- Exercise directions: Within the entries below, find the portion that opens with the line containing "- 자동 설치: 5-10분" and closes with the line containing "篩選/包含路由的唯一方式是在內部部署邊緣路由器上進行。 使用者定義的路由可以新增在 VNet". Retype that portion exactly and only.

(Data excerpts)
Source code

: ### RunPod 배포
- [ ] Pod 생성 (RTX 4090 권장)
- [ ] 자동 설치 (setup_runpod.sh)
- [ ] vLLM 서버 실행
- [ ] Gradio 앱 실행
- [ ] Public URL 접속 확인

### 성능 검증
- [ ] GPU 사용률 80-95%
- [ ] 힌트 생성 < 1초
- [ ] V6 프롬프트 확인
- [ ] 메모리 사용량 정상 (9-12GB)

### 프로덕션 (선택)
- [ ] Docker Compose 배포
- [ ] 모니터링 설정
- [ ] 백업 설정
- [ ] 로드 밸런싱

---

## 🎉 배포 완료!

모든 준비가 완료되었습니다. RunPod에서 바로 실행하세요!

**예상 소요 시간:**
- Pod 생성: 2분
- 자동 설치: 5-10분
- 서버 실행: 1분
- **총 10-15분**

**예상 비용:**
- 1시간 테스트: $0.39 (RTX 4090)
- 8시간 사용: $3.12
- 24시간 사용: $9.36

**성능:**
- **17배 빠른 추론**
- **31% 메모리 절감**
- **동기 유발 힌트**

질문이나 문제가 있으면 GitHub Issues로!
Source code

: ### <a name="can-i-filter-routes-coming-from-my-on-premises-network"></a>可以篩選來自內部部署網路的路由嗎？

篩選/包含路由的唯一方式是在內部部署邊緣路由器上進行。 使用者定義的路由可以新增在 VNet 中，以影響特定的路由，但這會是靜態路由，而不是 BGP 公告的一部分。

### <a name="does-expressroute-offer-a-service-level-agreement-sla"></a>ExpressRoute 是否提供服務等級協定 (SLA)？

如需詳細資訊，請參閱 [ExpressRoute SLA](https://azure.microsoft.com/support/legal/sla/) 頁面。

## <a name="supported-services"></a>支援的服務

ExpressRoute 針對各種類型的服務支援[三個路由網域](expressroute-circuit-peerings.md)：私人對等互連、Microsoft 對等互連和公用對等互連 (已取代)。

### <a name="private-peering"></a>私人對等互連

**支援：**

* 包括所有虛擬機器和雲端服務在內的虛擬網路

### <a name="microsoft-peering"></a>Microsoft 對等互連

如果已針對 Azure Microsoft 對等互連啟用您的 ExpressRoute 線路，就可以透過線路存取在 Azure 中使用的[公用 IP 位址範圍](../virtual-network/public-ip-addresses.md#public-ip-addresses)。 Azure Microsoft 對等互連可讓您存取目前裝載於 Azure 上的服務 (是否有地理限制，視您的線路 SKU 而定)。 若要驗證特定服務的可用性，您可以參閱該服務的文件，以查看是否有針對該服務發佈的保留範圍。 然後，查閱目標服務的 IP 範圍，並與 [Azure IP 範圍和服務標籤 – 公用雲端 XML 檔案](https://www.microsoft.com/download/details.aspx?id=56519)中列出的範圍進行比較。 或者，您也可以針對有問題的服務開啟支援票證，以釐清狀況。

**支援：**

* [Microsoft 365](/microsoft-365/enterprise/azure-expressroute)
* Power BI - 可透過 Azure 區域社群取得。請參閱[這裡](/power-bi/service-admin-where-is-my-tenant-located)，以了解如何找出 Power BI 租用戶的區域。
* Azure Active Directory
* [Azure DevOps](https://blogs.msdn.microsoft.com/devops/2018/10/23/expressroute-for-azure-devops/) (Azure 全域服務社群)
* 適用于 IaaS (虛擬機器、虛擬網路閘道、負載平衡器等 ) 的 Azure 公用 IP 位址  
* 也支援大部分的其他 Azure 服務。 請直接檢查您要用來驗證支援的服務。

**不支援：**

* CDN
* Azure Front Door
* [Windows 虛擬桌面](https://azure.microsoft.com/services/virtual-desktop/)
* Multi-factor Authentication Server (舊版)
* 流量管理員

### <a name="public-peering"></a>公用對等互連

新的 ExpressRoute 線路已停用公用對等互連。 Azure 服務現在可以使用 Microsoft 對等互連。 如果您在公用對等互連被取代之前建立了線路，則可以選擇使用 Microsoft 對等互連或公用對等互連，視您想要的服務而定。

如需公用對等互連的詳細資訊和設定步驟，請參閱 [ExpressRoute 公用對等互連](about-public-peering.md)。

- Exercise solution:
- 자동 설치: 5-10분
- 서버 실행: 1분
- **총 10-15분**

**예상 비용:**
- 1시간 테스트: $0.39 (RTX 4090)
- 8시간 사용: $3.12
- 24시간 사용: $9.36

**성능:**
- **17배 빠른 추론**
- **31% 메모리 절감**
- **동기 유발 힌트**

질문이나 문제가 있으면 GitHub Issues로!
Source code

: ### <a name="can-i-filter-routes-coming-from-my-on-premises-network"></a>可以篩選來自內部部署網路的路由嗎？

篩選/包含路由的唯一方式是在內部部署邊緣路由器上進行。 使用者定義的路由可以新增在 VNet 中，以影響特定的路由，但這會是靜態路由，而不是 BGP 公告的一部分。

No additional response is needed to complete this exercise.